Voorts, dat het groot aantal gelovigen, die waren samengekomen, sterk genoeg was om een oproer te verwekken; maar dat het Woord Gods als de enige regel van hun wandel, hun niets leerde te doen, dat tot nadeel zou kunnen strekken van zijn majesteit, en alle eer en gehoorzaamheid te bewijzen aan alle overheden, die door God zijn aangesteld. Voor het besluit baden zij ernstig, dat hij toch niet mocht toelaten, dat de zaak van zovele eerzame lieden zou veroordeeld worden, zonder tevoren enig gehoor te mogen verkrijgen, daar dit nooit aan enige rovers en dieven werd geweigerd. Deze brief werd gevonden in de tegenwoordigheid van de koning en allen, die in de kamer waren, doch bleef ten enenmale zonder gevolg; want de vijanden der waarheid beschuldigden die van valsheid, en zeiden, dat hij vol leugens was; en intussen durfde niemand een woord te spreken, om deze valse beschuldiging te wederleggen, en het tegendeel staande te houden.
Er werd nog een andere verantwoording in druk uitgegeven, om het volk de waarheid van het bovenstaande mee te delen. En deze verantwoording was zo gesteld, dat al de oude leraars daarin aangehaald waren, als zichzelf verantwoordende, alsof de zaken, die de christenen hier hadden genoemd, hunzelf aangingen. Daarenboven vergaten ook de gelovigen, die aan de handen van hun vijanden en de grote gevaren ontkomen waren, niet degenen te troosten en te versterken, die in de ellende en de moeilijkheden van de gevangenis zuchtten; zodat zij iedere dag en zo dikwerf de omstandigheden dit toelieten, brieven schreven aan hun bedroefde medebroeders. Ja, zelf de gemeenten, die ver vandaar verwijderd waren, en die van de grote moeilijkheden hoorden, waarin hun medebroeders verkeerden, deden mee hun best om hun broeders te troosten en hen met goede raad bij te staan. Onder andere zonden de broeders van Genève bovenal brieven aan de vrouwen te Parijs, die onder grote ellende in de gevangenis verkeerden. De inhoud van een dier brieven was als volgt:
Een brief, geschreven door de broeders te Genève aan de bedrukte gevangen vrouwen te Parijs.

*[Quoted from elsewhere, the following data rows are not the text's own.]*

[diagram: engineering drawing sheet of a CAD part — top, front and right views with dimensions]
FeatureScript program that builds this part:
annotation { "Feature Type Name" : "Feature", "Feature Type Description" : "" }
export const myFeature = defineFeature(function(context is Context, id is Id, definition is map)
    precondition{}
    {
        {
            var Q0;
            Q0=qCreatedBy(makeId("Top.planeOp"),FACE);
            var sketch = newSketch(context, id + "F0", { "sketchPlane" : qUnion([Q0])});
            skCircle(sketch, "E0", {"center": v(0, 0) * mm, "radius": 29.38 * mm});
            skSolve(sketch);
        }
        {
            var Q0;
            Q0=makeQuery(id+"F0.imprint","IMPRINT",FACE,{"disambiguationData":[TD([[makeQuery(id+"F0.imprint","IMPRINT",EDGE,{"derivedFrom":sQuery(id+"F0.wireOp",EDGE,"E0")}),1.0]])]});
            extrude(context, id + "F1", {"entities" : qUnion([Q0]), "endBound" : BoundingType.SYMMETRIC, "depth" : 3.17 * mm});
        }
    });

Wij verwonderen ons niet, beminde zusters in de Heere, dat gijlieden van harte verslagen bent in deze zware verzuchting en de strijd met uw vlees, die ulieden temeer aanvalt naarmate de almachtige God Zijn werken in ulieden wil openbaren door Zijn Heilige Geest. Indien de mannen zwak en licht bewogen zijn, moet ulieder zwakheid volgens de loop der natuur, nog erger zijn, want de natuur heeft de man met grotere sterkte begiftigd dan de vrouw.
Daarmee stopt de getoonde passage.